**Goal A:** Decide whether each statement below agrees with the gait recognition text. For each, answer yes or no and quote the words of the text that settle it. (i) In RSM, weak classifiers are generated by random sampling from the full feature space. (ii) RSM has been used in gait recognition but not in face recognition. (iii) The proposed gait energy model is based on spatio-temporal filtering.
**Goal B:** Return the part of the gait recognition text starting with "By summarizing the" and going on through "different gait conditions.", word for word.

**Document:**
────────────────────────────────────────

The schematic of the proposed approach

Once the gait templates have been computed, it could be recognized with a robust classification method [3, 11].

In this regard, a classifier ensemble method, i.e., random subspace model (RSM), based on tensor representation of templates has been used as an efficient tool in face and gait recognition [3]. In RSM, the effect of covariate factors on final template can be significantly reduced by generating weak classifiers through random sampling from full feature space. In this paper, we apply RSM method to classify the proposed gait templates on publicly gait datasets such as USF [12] and OU-ISIR-B [13].

By summarizing the state-of-the-art methods, the main contributions of the paper are highlighted here:

  1. 1.

    A gait energy model based on spatio-temporal filtering is being conceptualized to handle different gait conditions.

────────────────────────────────────────

**Entries provided:**
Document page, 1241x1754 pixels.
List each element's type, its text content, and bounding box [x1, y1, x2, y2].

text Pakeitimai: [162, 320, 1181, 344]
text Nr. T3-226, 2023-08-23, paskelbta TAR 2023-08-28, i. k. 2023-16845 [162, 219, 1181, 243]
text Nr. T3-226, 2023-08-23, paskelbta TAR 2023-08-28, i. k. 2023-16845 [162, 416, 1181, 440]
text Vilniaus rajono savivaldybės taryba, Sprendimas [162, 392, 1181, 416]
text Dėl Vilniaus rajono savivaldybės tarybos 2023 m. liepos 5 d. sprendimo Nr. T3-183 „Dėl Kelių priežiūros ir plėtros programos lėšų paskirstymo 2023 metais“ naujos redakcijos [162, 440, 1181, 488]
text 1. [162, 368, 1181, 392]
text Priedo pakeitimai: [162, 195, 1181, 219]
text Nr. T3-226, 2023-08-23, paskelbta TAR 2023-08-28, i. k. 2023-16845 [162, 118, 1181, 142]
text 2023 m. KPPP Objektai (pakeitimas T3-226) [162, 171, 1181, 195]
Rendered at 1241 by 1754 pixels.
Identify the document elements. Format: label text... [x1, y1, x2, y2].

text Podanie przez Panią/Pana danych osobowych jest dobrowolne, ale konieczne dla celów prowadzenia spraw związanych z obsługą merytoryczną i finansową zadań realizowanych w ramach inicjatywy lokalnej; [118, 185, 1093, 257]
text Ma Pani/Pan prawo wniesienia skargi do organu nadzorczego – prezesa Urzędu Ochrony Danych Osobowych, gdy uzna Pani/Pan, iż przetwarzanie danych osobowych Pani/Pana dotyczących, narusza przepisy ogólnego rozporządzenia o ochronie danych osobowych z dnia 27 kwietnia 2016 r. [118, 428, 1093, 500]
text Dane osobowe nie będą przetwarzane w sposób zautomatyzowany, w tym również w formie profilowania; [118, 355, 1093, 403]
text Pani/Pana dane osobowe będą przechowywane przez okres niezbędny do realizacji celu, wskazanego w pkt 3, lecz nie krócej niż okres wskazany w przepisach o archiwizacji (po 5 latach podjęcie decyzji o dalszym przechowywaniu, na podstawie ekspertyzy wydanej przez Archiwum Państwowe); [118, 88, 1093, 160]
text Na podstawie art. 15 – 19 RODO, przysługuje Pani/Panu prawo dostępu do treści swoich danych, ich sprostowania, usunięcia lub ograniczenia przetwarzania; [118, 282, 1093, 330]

────────────────────────────────────────

**Full response A:**
(i) Yes: "by generating weak classifiers through random sampling from full feature space."
(ii) No: "has been used as an efficient tool in face and gait recognition [3]."
(iii) Yes: "A gait energy model based on spatio-temporal filtering is being conceptualized to handle different gait conditions."

**Full response B:**
By summarizing the state-of-the-art methods, the main contributions of the paper are highlighted here:

  1. 1.

    A gait energy model based on spatio-temporal filtering is being conceptualized to handle different gait conditions.